SFEBES2018 Poster Presentations Diabetes & cardiovascular (27 abstracts)
1University of Glasgow, Glasgow, UK; 2Glasgow Royal Infirmary, Glasgow, UK; 3Steno Diabetes Center, Copenhagen, Denmark; 4Mosaiqus Diagnostics, Hannover, Germany.
Background: There are differences in the development of diabetic nephropathy (DN) between men and women but the underlying molecular mechanisms are unknown. The urinary proteome may contain sex-specific biomarkers and thereby identify differentially regulated pathways to DN in men and women.
Method: Urine samples were obtained from 157 patients with type 2 diabetes (age, 61 (2971) years; 120 men and 37 women), preserved renal function (eGFR, 88 ± 17 ml/min) and microalbuminuria (UAER, 85 [34;194] mg/24hrs). Peptidomic analysis was undertaken using capillary electrophoresis coupled to mass spectrometry. We compared individual urinary peptides between men and women.
Results: We detected 4914 individual peptides across all samples. Sex-specific differences were seen in expression of 343 (Chi squared, P < 0.05); with 86 and 257 peptides more common in men and women respectively. We then performed quantitative analysis of 196 peptides that were found in at least 25% of male or female subjects. Of these, 165 peptides were significantly (Mann-Whitney U-test, P < 0.05) differently expressed in urine; eight of these displayed a 10-fold difference between sexes at significance level of <0.001. Sex was the strongest determinant of abundance after adjustment for age, eGFR and UAER. In men, presence of Peptide 186095 was associated with lower UAER (P < 0.001), in women this was the case for Peptide 187114 (P = 0.024).
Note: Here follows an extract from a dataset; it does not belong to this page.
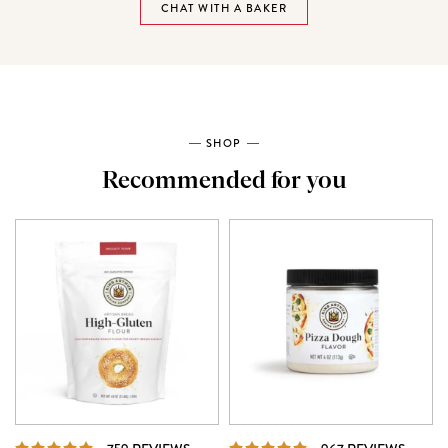
CHAT WITH A BAKER
SHOP
Recommended for you
REVIEWS
REVI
Conclusions: Of 4914 urinary peptides, 196 exhibit sex-specific regulation in a cohort of patients with early DN. Specific peptides are associated with albuminuria in men and women. These are derived from collagen alpha 1; alpha 1 antitrypsin; and membrane associated progesterone receptor component 1. Biological activity and predictive value of these peptides are unknown. Exploration of larger datasets is required to confirm these results and determine whether sex-specific regulation of urinary peptides explains differences in DN progression.